Transformative mediation is a relative newcomer to the world of mediation. The focus of transformative mediation is to assist the parties with recognizing the interests and needs of the other parties with less emphasis on the final outcome than other forms of mediation.
Evaluative mediators are likely to express opinions about the dispute. Instead of focusing primarily on interests and process, evaluative mediators help parties assess the legal merits of their arguments and likely outcomes of litigation. Evaluative mediation is common in the legal world, and evaluative mediators are often attorneys who have expertise in the specific area applicable to the dispute, such as employment law.
The above distinctions are somewhat artificial because good mediators will employ a combination of styles in a mediation session as the needs of the parties and various issues in play dictate.
1. Mediation saves time. The courts are still backed up from COVID-19, with trial dates often set 12 to 18 months after a case is initially filed. That is a long time to wait for a resolution, and litigation is usually a source of stress and distraction for the parties. Add to that the fact that in most cases the initial lawsuit is just round one — let’s not forget about appeals. Employment disputes, for example, can drag on for years. Moreover, witnesses and parties will find themselves burdened by demands to locate documents, respond to questions, prepare for and give testimony and other tasks that distract from business and personal obligations. Mediation typically takes one day and can resolve a case that could otherwise take years.

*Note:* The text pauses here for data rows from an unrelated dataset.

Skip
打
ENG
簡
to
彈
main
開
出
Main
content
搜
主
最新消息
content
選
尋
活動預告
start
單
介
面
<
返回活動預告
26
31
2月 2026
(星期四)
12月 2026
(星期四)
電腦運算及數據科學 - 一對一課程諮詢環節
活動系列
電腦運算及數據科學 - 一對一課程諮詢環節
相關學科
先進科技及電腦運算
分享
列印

2. Mediation saves money. Most defense attorneys bill their clients by the hour, and the basic tasks involved in any lawsuit — drafting pleadings, discovery and motion practice — are time consuming and expensive. Many plaintiff’s attorneys enter into contingency fee arrangements with their clients, meaning they only get some percentage of what they recover; of course, they hope to recover enough to compensate them adequately for the time they put into a case. Both plaintiffs and defendants may have to cover litigation expenses, such as filing fees, court reporter fees, copying costs and expert witness fees. These kinds of expenses are necessary and can be substantial. In many cases, the longer the litigation goes on and the more fees and expenses are incurred, the less likely a case is to settle. At some point, the parties pass the point of no return having invested so much in a case that neither side is willing to walk away.
Mediation, particularly when it occurs relatively early in a case, can save both sides a substantial amount of money. While the parties do have to cover the cost of mediation, this is usually not prohibitive when compared to the cost of litigating a case through trial and appeals.